Hello,
We have an FAQ page that covers this topic (http://genome.ucsc.edu/FAQ/FAQgenes.html#singledownload). As posted by ATpoint, it boils down to different datasets and different approaches.
hg19 knownCanonical was last updated in 2013 and built primarily from RefSeq and GenBank sequences and a few other sources. One isoform was identified from each gene (as defined by UCSC IDs) which was typically the longest isoform.
For hg38, knownCanonical was last built on the GENCODE v36 models earlier this year. In this case one canonical isoform was chosen per ENSEMBL gene ID. The hierarchy for which was chosen is described in the FAQ page.
So while the tables have the same name, they originate from different data and different designations of a gene.

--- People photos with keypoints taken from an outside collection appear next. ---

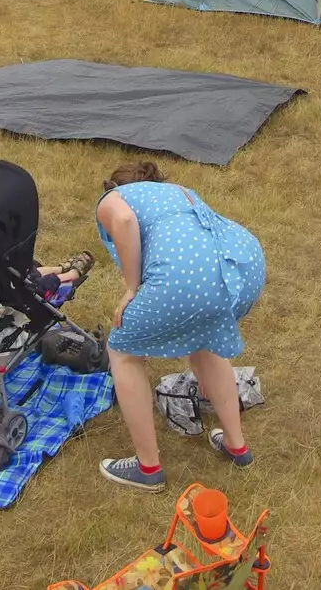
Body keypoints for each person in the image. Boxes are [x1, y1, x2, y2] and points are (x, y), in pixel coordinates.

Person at [94, 162, 266, 493]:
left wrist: (132, 288)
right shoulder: (179, 192)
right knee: (206, 340)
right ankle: (236, 446)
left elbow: (125, 220)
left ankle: (148, 469)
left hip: (192, 277)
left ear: (112, 187)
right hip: (244, 265)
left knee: (122, 352)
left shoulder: (113, 199)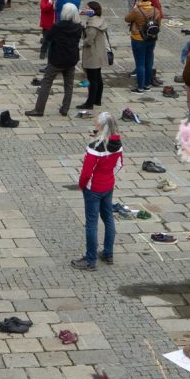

A more recent and 'standardized' approach is to use NCBI's RefSeq Select transcripts (https://www.ncbi.nlm.nih.gov/refseq/refseq_select/). These are NCBI's pick of a single representative transcript for every protein-coding gene. if you compare these numbers across hg19 and hg38, you'll see they are very similar:
#Assembly #tableName #count
hg19 ncbiRefSeqSelect 21461
hg38 ncbiRefSeqSelect 21763
Sometime in the near future the MANE project (https://www.ncbi.nlm.nih.gov/refseq/refseq_select/#MANE) will release a list of canonical transcripts for hg38 that are standardized between RefSeq and GENCODE.
If you have any follow up questions, our public help desk can always be reached at genome@soe.ucsc.edu. You may also send questions to genome-www@soe.ucsc.edu if they contain sensitive data. For any Genome Browser questions on Biostars, the UCSC tag is the best way to ensure visibility by the team.
A: which annotation I should for RNA-seq? Ensembl, UCSC or refseq?
You are not only comparing two different genome builds here but also two different consortia (RefSeq vs GENCODE). Ensembl uses GENCODE, see linked answer.
Also: https://bmcgenomics.biomedcentral.com/articles/10.1186/1471-2164-16-S8-S2
Or simply search for Gencode vs RefSeq on the web, there are many posts addressing this.
Yes, it's RefSeq vs. GENCODE. But still it amazes me that there's 2x difference in canonical transcripts.
A canonical transcript is linked to a gene (maybe not strictly, but if we consider a cluster a gene that's what it translates to). So does that mean that when we use hg19/RefSeq based canonical transcripts, we are missing half of expressed regions?